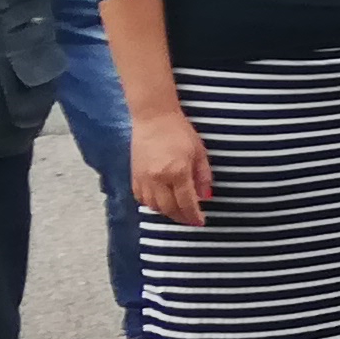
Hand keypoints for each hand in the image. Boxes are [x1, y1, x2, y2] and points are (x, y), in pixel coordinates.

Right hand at [129, 106, 211, 228]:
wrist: (153, 117)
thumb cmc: (179, 131)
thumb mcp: (199, 152)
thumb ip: (203, 176)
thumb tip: (205, 197)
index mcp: (177, 172)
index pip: (186, 203)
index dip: (194, 216)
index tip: (200, 221)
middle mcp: (158, 179)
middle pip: (169, 209)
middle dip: (181, 217)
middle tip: (190, 220)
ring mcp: (143, 178)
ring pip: (154, 207)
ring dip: (166, 212)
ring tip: (177, 211)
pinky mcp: (134, 175)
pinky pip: (141, 198)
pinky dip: (151, 204)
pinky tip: (160, 202)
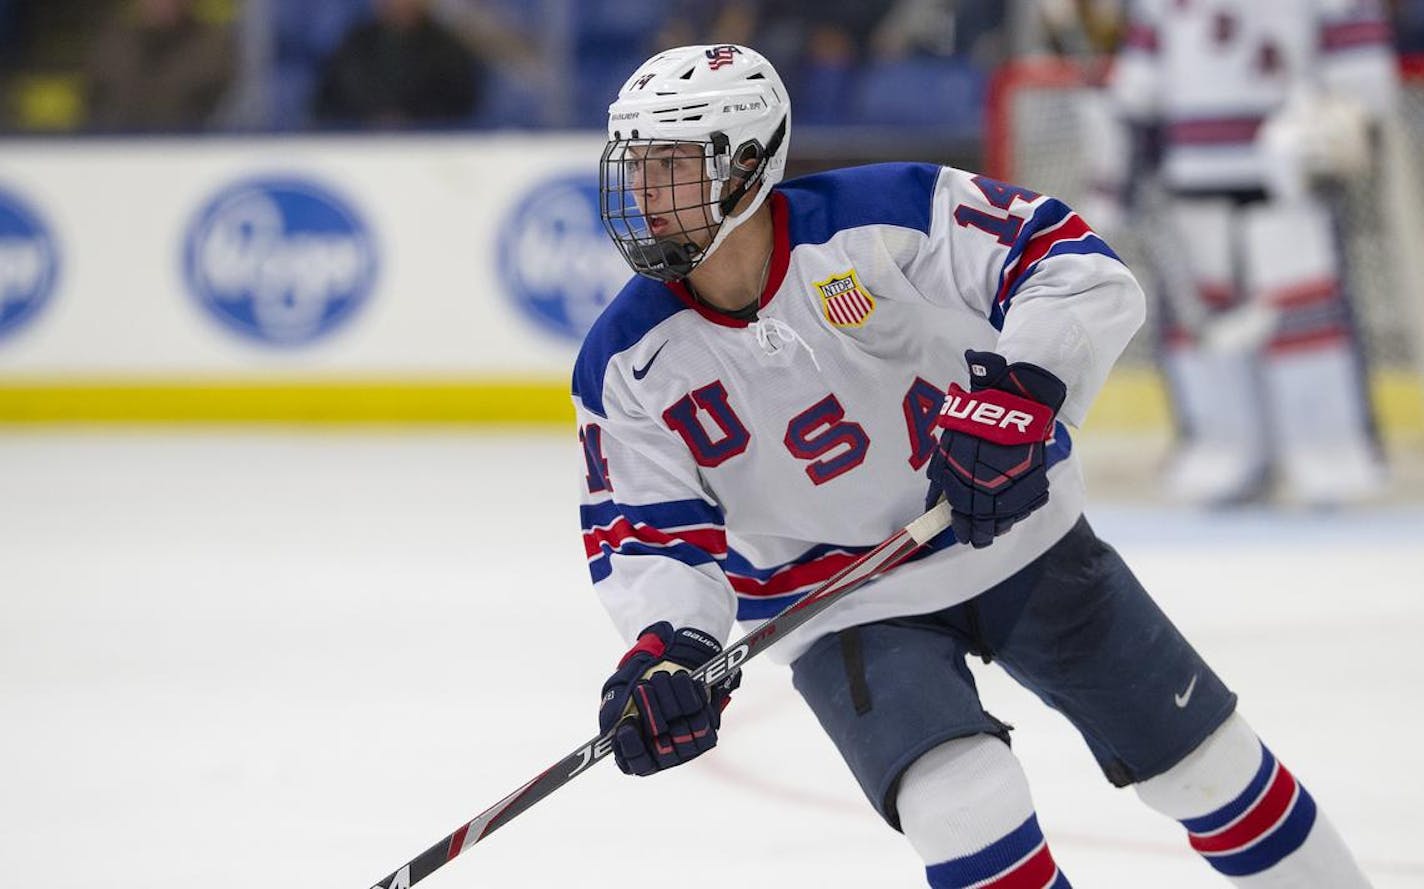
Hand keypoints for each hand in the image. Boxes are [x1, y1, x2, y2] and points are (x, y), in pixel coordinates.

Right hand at [598, 622, 739, 775]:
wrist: (667, 671)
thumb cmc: (636, 687)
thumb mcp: (617, 693)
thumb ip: (611, 710)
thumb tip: (610, 728)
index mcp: (638, 756)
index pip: (636, 762)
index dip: (631, 745)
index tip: (627, 723)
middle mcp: (664, 757)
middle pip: (661, 745)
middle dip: (650, 710)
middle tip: (642, 686)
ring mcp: (688, 747)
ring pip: (682, 728)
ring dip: (669, 697)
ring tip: (659, 676)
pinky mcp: (707, 730)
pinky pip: (701, 715)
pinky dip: (689, 693)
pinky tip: (680, 679)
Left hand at [925, 351, 1066, 547]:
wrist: (1016, 402)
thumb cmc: (975, 422)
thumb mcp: (948, 449)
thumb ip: (940, 481)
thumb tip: (932, 505)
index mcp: (965, 487)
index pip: (962, 522)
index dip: (961, 529)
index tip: (960, 531)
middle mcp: (990, 494)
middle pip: (985, 530)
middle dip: (979, 535)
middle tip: (977, 537)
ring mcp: (1016, 491)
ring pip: (1006, 522)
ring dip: (998, 525)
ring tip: (993, 525)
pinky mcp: (1036, 486)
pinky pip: (1025, 508)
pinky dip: (1017, 510)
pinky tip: (1011, 505)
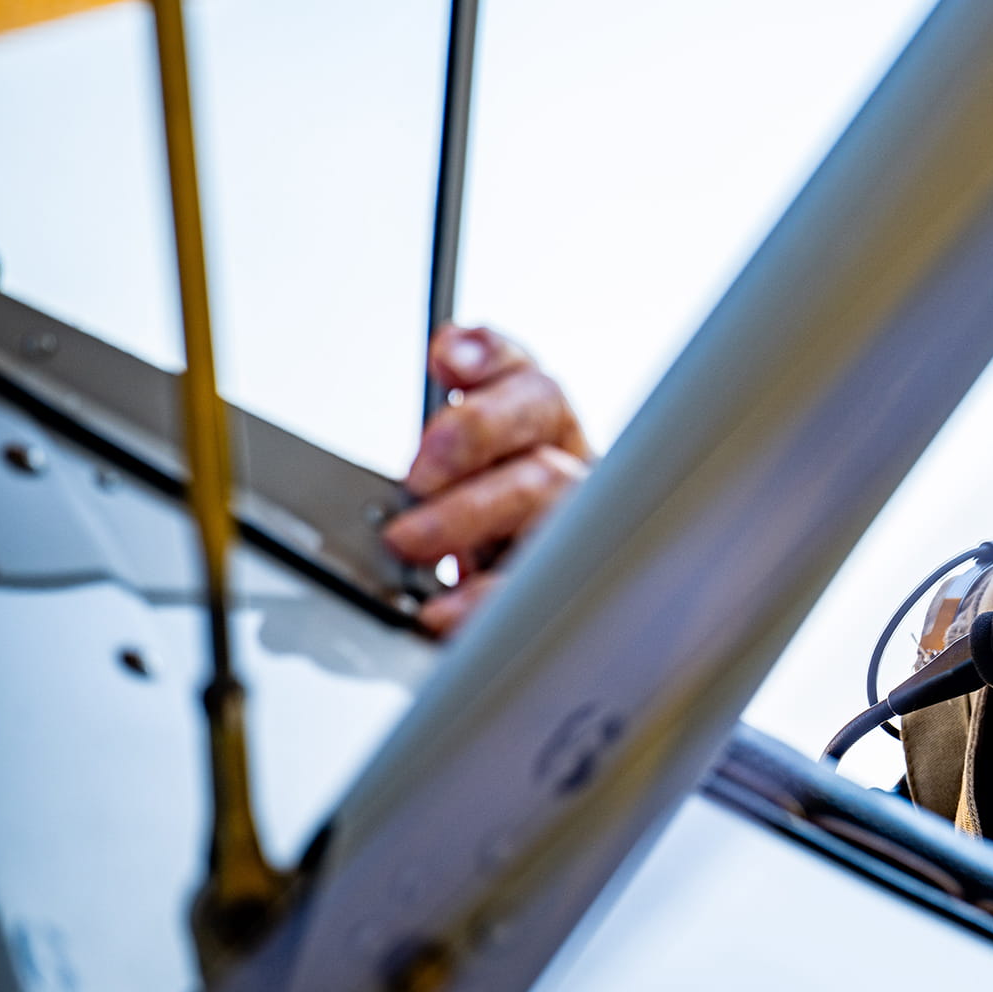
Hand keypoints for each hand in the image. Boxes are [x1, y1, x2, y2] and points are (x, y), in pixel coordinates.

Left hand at [382, 325, 591, 635]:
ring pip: (550, 486)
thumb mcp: (444, 499)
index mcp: (537, 430)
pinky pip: (543, 582)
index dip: (489, 355)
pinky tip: (443, 607)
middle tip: (415, 473)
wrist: (518, 636)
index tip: (444, 360)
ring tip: (410, 541)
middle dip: (475, 428)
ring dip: (471, 510)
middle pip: (543, 407)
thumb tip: (420, 421)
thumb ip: (436, 455)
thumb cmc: (477, 555)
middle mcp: (567, 461)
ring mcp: (582, 519)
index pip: (521, 369)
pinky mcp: (574, 582)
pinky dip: (486, 595)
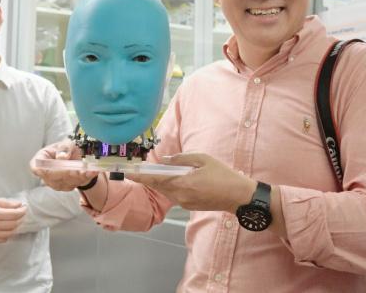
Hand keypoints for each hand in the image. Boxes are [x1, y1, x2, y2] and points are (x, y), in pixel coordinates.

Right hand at [0, 199, 26, 242]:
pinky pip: (3, 240)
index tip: (24, 208)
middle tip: (20, 215)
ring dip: (15, 227)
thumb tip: (19, 205)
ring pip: (10, 233)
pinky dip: (7, 235)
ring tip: (14, 222)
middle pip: (14, 224)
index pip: (15, 215)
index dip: (22, 211)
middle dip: (20, 219)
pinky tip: (6, 229)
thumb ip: (6, 203)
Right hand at [30, 139, 97, 190]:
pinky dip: (84, 178)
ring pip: (64, 182)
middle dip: (67, 173)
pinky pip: (74, 184)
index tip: (57, 166)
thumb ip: (64, 148)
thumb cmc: (66, 148)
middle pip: (52, 177)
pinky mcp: (65, 187)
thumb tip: (62, 157)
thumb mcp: (66, 143)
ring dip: (78, 176)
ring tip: (90, 169)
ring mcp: (54, 182)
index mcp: (41, 159)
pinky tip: (92, 172)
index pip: (36, 167)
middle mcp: (45, 173)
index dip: (44, 170)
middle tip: (80, 168)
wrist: (76, 156)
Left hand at [127, 153, 256, 212]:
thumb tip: (166, 160)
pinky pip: (175, 195)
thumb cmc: (223, 175)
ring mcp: (184, 203)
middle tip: (138, 170)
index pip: (156, 179)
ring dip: (160, 182)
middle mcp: (180, 195)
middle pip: (158, 186)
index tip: (127, 173)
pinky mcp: (189, 206)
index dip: (140, 176)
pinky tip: (175, 179)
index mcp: (183, 183)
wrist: (238, 196)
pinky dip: (171, 186)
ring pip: (166, 191)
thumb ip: (182, 159)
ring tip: (156, 171)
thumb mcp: (203, 159)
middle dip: (147, 178)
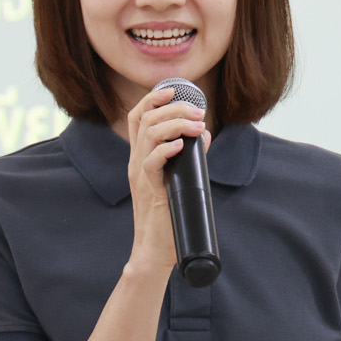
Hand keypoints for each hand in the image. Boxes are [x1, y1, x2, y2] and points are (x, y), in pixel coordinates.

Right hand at [124, 85, 207, 274]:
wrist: (154, 250)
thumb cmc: (168, 217)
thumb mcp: (178, 179)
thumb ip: (189, 157)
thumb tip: (204, 135)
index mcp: (140, 156)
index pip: (137, 117)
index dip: (153, 99)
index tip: (174, 91)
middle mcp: (136, 161)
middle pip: (145, 119)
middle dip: (173, 108)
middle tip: (198, 112)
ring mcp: (140, 175)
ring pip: (148, 135)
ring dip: (176, 124)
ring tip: (198, 125)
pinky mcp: (149, 190)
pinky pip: (151, 162)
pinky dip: (166, 149)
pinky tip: (182, 145)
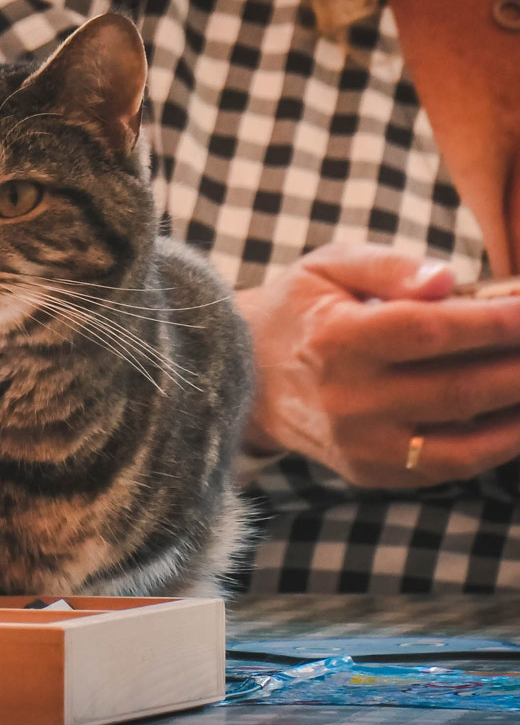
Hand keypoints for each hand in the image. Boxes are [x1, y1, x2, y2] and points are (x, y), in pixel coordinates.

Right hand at [237, 242, 519, 488]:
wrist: (245, 375)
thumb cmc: (300, 311)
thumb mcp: (329, 267)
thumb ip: (389, 265)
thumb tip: (448, 280)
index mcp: (335, 339)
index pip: (432, 331)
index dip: (496, 322)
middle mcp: (347, 399)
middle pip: (459, 389)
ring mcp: (359, 444)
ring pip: (464, 441)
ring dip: (518, 412)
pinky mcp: (369, 472)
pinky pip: (447, 467)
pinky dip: (494, 446)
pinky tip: (513, 416)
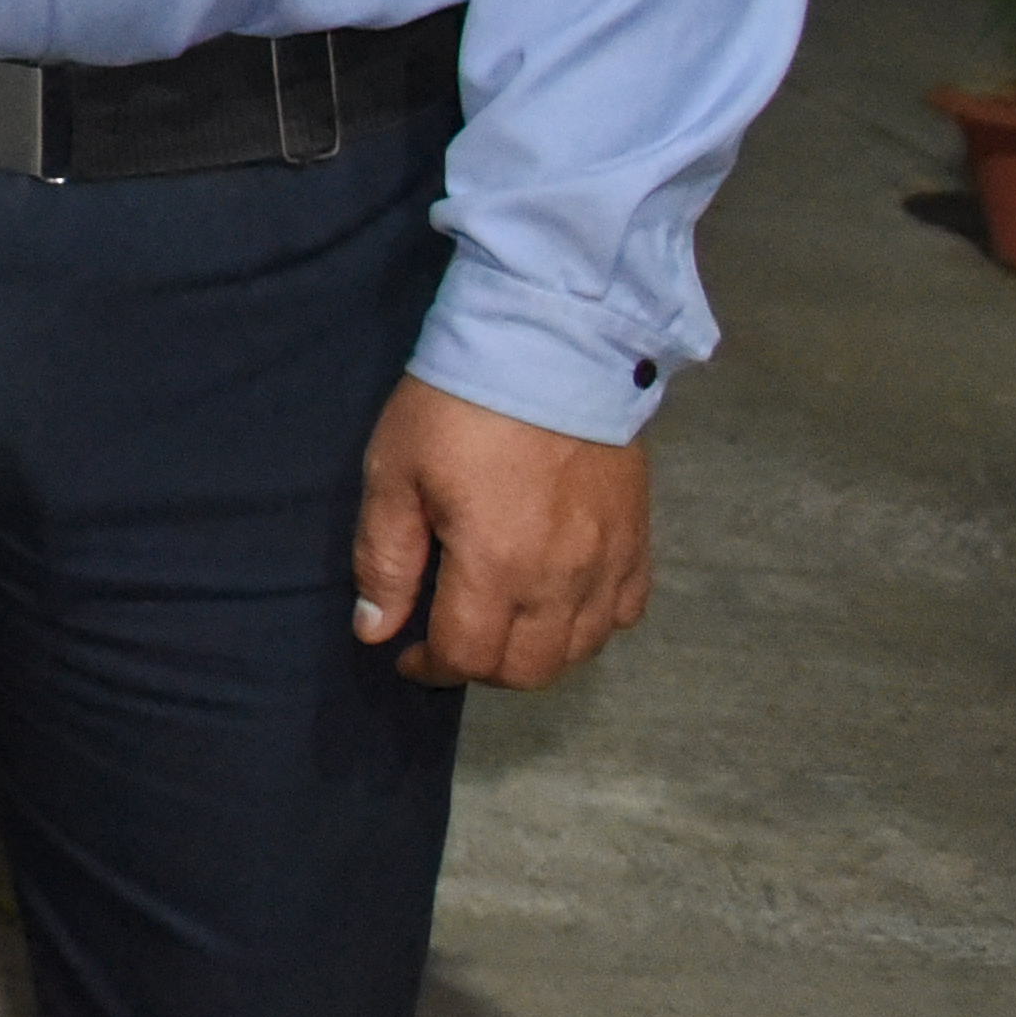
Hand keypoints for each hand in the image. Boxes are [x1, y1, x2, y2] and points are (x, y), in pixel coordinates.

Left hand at [349, 377, 651, 687]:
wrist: (550, 347)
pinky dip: (588, 624)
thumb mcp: (395, 473)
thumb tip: (376, 628)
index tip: (407, 651)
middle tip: (451, 638)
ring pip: (580, 650)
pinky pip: (623, 613)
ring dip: (535, 653)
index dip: (431, 667)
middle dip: (482, 668)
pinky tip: (558, 601)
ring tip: (500, 622)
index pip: (468, 657)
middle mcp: (562, 579)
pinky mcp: (639, 541)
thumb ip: (385, 559)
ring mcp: (609, 563)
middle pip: (529, 669)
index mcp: (497, 565)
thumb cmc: (459, 406)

+ + + +

## Problem:
Transcribe, from the records above, the first line and every line after it up to and including the line with "middle tip: (190, 220)"; omit pictures.

## Output of the exercise:
Hand keypoints for each hand in the image. Boxes are [x1, y1, x2, y2] and points are (x, y), in pixel coordinates.

Right hand at [129, 106, 211, 228]:
wrist: (153, 117)
thumb cmc: (179, 131)
thumb mcp: (199, 152)
thumb ip: (203, 176)
thumb tip: (205, 197)
index mcp: (177, 172)
index pip: (186, 203)
index dip: (194, 216)
index tip: (200, 221)
middle mcp: (158, 179)
middle pip: (169, 209)
middle dip: (181, 217)
middle tip: (190, 220)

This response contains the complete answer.